Adana’da G.L. ve K.L. isimli çift, evliliklerinin bitme noktasına geldiğini ileri sürerek birbirlerine boşanma davası açtı. G.L., eşinin gizlice kredi çektiğini ve borçlandığını, bu yüzden de evlerine haciz işlemi yapıldığını söyledi. Mahkeme, çiftin boşanmasına karar verdi. Ancak G.L. ve K.L., kararı temyiz etti.
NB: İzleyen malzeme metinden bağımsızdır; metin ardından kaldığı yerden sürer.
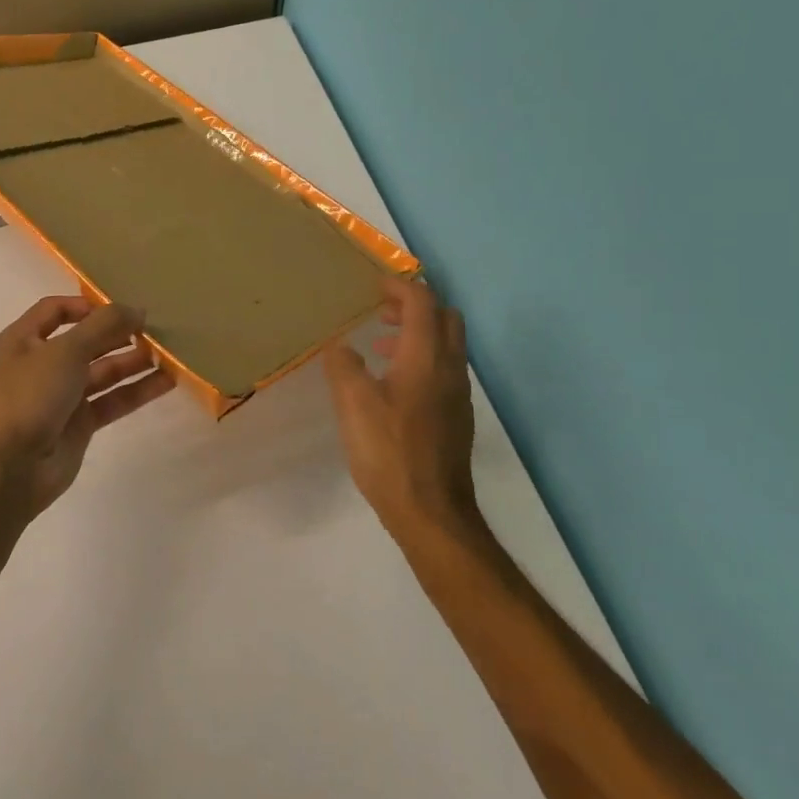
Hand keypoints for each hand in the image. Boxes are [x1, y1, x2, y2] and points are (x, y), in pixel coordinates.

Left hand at [0, 295, 175, 516]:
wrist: (5, 469)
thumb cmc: (27, 396)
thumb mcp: (65, 351)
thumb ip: (104, 326)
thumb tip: (137, 309)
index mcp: (24, 340)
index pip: (56, 310)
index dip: (87, 305)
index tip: (122, 307)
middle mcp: (42, 364)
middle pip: (86, 341)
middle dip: (118, 333)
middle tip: (156, 328)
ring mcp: (61, 397)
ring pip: (103, 372)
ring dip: (133, 361)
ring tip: (169, 352)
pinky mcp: (79, 426)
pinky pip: (112, 401)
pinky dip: (137, 390)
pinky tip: (167, 381)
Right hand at [324, 278, 475, 528]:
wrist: (432, 512)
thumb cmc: (390, 452)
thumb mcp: (354, 405)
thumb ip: (344, 367)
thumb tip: (340, 346)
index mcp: (425, 357)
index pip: (421, 302)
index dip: (397, 286)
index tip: (372, 286)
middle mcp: (449, 368)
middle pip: (444, 317)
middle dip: (414, 306)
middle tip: (381, 312)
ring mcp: (458, 395)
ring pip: (446, 345)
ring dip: (416, 334)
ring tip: (378, 347)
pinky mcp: (456, 417)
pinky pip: (442, 370)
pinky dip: (420, 360)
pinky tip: (391, 387)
G.L., kusur, tazminat ve nafaka konularında; K.L. ise kendi davasının reddedilmesi konusunda itiraz etti.
Yargıtay 2. Hukuk Dairesi, boşanmaya neden olan olaylarda, kişilik haklarına saldırıya uğrayan tarafın, kusurlu olan taraftan manevi tazminat talep edebileceğini vurguladı. Yargıtay, K.L.'nin eşi habersiz kredi çekmesi ve evine haciz gelmesine sebep olması nedeniyle tam kusurlu sayıldığını ve tazminat ödemek zorunda olduğunu kaydetti.
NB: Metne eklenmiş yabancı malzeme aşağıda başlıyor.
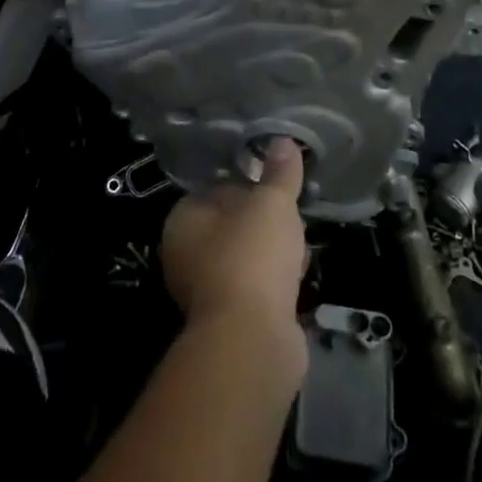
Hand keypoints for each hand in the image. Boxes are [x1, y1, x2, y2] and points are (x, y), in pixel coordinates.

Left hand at [159, 138, 308, 373]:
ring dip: (273, 252)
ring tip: (299, 245)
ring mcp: (207, 291)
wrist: (253, 341)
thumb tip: (283, 140)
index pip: (214, 188)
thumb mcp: (271, 202)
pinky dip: (276, 281)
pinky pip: (257, 287)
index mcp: (183, 221)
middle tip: (290, 214)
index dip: (246, 183)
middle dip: (264, 220)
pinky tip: (298, 277)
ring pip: (247, 256)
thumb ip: (279, 172)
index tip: (275, 184)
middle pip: (232, 223)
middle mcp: (185, 255)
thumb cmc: (252, 256)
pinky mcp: (231, 321)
Kararın gerekçesinde, “Delillerden, evlilik birliğinin temelinden sarsılmasına yol açan olaylarda, eşinden habersiz borçlanıp ve kredi çekip icra takibine uğramasına ve evine haciz gelmesine neden olan erkeğin tamamen kusurlu olduğu ve erkeğin bu davranışlarının kadının kişilik haklarına saldırı niteliğinde olduğu belirtildi. Bu nedenle, tarafların ekonomik ve sosyal durumları, fiilin ağırlığı ve hakkaniyet kuralları dikkate alınarak davacı-karşı davalı kadın lehine uygun miktarda manevi tazminata hükmedilmesi gerektiği ifade edildi. Bu yönler gözetilmeden yazılı şekilde hüküm kurulması yasa ve usule aykırı olduğu için bozulması gerektiği” denildi.